Distributed Optimization, Averaging via ADMM, and Network Topology
This work addresses the need for scalable optimization methods in machine learning by analyzing communication efficiency in distributed algorithms, though it is incremental as it builds on existing research.
The paper tackles the problem of understanding how network topology affects the convergence of distributed optimization algorithms, particularly ADMM, by analyzing their performance on a distributed averaging consensus problem and providing explicit convergence characterizations and optimal parameter tuning based on spectral properties of the network.
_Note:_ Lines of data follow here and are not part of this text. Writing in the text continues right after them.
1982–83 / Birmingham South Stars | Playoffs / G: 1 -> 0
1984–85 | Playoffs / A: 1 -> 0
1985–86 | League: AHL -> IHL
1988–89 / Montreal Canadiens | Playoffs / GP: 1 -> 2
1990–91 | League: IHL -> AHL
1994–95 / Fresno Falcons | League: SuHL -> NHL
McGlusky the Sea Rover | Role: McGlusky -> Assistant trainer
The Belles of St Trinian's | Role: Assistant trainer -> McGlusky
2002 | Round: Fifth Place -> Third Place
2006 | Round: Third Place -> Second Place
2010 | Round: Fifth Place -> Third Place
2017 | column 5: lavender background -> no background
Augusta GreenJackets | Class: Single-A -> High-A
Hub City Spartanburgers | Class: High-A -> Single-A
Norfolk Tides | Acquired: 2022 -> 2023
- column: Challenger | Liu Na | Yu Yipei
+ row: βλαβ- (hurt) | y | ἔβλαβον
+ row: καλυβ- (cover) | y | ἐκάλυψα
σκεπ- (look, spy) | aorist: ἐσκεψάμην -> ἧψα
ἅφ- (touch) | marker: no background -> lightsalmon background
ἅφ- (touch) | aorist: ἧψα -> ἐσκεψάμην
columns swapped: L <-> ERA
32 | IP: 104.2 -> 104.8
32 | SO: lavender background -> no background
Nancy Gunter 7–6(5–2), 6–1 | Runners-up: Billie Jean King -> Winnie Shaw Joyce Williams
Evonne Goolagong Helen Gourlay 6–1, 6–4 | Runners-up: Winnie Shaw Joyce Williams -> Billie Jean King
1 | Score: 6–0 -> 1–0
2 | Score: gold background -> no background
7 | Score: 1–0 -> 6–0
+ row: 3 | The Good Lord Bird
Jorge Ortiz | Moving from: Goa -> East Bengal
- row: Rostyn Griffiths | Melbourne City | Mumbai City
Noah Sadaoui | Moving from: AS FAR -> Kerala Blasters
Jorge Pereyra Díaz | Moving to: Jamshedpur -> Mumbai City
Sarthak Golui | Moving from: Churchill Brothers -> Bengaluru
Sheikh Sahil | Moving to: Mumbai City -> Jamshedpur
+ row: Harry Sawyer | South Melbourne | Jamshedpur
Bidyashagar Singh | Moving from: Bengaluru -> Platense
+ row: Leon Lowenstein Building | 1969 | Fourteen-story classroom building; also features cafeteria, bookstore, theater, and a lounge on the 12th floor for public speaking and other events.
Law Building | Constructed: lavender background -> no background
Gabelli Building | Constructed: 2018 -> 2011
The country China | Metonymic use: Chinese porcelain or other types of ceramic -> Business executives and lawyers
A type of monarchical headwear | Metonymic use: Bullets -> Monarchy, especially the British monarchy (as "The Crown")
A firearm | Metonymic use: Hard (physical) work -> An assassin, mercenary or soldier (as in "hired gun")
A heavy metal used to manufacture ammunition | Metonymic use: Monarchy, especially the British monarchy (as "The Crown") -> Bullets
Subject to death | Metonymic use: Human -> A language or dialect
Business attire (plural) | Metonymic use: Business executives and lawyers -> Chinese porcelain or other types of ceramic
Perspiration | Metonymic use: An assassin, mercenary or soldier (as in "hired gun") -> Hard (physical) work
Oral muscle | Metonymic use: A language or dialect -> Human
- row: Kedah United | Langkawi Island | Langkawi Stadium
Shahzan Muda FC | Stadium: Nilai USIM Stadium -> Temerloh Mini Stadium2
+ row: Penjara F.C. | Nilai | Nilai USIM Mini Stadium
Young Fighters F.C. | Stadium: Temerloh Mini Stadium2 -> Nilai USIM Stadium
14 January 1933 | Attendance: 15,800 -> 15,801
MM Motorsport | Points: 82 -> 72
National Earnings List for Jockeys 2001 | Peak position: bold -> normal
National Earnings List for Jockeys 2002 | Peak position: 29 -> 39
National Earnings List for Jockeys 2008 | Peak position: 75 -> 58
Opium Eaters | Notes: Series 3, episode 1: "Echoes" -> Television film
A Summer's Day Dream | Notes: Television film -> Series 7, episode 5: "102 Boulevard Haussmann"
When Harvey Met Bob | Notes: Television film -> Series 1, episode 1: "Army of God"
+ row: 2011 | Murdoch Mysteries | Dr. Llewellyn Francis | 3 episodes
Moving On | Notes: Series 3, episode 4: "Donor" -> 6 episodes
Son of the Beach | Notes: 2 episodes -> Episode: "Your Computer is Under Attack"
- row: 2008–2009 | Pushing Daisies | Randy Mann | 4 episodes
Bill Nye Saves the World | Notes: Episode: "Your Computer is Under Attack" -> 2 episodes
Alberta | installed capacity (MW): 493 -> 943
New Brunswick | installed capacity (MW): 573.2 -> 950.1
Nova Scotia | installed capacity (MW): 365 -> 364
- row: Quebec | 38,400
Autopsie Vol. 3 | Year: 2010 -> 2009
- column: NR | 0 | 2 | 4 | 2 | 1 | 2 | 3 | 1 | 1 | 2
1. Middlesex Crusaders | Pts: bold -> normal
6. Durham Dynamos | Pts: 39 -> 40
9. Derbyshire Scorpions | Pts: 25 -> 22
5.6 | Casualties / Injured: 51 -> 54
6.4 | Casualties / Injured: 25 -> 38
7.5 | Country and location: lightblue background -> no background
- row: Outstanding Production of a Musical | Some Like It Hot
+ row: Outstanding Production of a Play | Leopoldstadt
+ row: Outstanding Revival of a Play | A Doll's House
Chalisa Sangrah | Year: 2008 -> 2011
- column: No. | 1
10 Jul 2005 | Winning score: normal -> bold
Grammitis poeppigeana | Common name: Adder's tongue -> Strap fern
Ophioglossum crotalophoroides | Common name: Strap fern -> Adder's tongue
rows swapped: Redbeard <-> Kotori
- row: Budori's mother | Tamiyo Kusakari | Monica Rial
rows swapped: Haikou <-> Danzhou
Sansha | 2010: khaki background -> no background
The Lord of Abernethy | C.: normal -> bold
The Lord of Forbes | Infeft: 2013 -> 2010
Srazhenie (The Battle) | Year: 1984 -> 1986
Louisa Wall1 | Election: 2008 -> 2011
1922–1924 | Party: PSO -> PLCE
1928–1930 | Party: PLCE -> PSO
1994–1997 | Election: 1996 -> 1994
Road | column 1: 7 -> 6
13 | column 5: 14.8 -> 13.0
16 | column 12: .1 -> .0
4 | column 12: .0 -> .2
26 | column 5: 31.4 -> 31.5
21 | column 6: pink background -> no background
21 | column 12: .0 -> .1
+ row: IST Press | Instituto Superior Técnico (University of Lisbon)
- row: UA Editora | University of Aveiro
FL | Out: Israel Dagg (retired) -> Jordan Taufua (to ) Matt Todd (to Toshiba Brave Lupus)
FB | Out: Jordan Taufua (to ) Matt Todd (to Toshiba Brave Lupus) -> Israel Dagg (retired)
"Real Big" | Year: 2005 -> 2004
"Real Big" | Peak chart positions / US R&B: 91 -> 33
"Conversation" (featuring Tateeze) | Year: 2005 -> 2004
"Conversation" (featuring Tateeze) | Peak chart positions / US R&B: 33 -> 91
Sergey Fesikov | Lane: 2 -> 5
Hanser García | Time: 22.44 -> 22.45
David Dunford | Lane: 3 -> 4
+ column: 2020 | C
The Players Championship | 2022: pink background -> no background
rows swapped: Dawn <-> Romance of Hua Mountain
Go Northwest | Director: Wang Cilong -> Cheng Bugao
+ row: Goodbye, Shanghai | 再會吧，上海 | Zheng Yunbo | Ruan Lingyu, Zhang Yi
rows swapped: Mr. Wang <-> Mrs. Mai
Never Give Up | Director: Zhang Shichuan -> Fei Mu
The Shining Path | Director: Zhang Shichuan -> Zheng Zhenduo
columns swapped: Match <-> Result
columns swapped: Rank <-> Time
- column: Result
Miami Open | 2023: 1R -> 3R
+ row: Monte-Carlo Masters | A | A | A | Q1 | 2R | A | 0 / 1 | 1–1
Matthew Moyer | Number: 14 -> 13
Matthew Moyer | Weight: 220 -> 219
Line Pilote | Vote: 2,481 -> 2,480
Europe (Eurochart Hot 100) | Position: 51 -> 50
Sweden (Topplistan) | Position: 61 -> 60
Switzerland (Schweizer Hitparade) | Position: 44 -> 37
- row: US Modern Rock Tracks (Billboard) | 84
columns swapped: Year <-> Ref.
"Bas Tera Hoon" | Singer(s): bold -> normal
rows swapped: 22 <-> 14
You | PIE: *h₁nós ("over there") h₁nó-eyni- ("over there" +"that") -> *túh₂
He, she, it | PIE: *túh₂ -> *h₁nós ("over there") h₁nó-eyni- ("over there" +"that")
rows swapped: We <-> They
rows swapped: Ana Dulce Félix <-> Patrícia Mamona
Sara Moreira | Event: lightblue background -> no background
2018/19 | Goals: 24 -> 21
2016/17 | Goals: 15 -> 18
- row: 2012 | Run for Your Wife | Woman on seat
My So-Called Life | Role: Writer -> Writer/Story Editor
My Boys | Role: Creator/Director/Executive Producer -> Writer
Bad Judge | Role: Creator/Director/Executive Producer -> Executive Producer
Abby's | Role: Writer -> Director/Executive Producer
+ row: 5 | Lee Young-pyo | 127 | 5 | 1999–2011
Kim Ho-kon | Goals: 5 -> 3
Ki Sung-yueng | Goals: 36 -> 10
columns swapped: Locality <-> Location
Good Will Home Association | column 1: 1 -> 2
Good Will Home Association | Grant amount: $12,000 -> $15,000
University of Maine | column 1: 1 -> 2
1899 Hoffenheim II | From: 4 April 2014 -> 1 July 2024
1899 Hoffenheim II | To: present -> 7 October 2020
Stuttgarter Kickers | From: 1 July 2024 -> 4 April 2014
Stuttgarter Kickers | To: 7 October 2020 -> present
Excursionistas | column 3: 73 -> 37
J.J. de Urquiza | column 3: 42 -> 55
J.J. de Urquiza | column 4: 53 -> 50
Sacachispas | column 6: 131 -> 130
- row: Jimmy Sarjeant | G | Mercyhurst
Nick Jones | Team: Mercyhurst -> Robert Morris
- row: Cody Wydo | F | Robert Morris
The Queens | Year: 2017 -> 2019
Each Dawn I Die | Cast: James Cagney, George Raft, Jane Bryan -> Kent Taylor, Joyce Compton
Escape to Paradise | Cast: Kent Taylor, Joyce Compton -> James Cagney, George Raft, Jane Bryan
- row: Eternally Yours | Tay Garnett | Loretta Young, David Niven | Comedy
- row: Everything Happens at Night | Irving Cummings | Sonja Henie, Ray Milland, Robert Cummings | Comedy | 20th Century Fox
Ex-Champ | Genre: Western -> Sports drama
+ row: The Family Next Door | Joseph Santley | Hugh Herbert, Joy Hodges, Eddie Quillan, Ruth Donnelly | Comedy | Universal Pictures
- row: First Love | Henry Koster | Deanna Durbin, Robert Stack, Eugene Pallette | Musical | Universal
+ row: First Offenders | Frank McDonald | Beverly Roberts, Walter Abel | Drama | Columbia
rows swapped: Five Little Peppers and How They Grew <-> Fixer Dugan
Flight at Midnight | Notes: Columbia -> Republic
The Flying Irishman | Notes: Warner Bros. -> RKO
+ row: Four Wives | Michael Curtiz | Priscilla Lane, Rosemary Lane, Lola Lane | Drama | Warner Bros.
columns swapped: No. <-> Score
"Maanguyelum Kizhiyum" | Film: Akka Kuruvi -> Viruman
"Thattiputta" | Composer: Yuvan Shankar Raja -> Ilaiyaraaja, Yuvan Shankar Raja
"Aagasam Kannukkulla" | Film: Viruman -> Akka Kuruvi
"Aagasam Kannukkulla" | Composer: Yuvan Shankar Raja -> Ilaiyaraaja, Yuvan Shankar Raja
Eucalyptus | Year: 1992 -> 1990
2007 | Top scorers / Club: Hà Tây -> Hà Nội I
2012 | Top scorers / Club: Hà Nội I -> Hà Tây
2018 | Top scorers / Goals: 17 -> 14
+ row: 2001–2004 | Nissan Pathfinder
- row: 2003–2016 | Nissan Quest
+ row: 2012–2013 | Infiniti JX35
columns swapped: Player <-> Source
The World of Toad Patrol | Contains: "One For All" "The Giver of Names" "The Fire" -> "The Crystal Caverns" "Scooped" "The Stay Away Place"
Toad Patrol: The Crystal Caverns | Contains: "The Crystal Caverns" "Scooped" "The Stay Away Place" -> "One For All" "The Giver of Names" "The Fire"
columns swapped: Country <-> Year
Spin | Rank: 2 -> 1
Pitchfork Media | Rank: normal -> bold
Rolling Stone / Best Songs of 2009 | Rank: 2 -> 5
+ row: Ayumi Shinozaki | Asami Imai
There has been an increasing necessity for scalable optimization methods, especially due to the explosion in the size of datasets and model complexity in modern machine learning applications. Scalable solvers often distribute the computation over a network of processing units. For simple algorithms such as gradient descent the dependency of the convergence time with the topology of this network is well-known. However, for more involved algorithms such as the Alternating Direction Methods of Multipliers (ADMM) much less is known. At the heart of many distributed optimization algorithms there exists a gossip subroutine which averages local information over the network, and whose efficiency is crucial for the overall performance of the method. In this paper we review recent research in this area and, with the goal of isolating such a communication exchange behaviour, we compare different algorithms when applied to a canonical distributed averaging consensus problem. We also show interesting connections between ADMM and lifted Markov chains besides providing an explicitly characterization of its convergence and optimal parameter tuning in terms of spectral properties of the network. Finally, we empirically study the connection between network topology and convergence rates for different algorithms on a real world problem of sensor localization.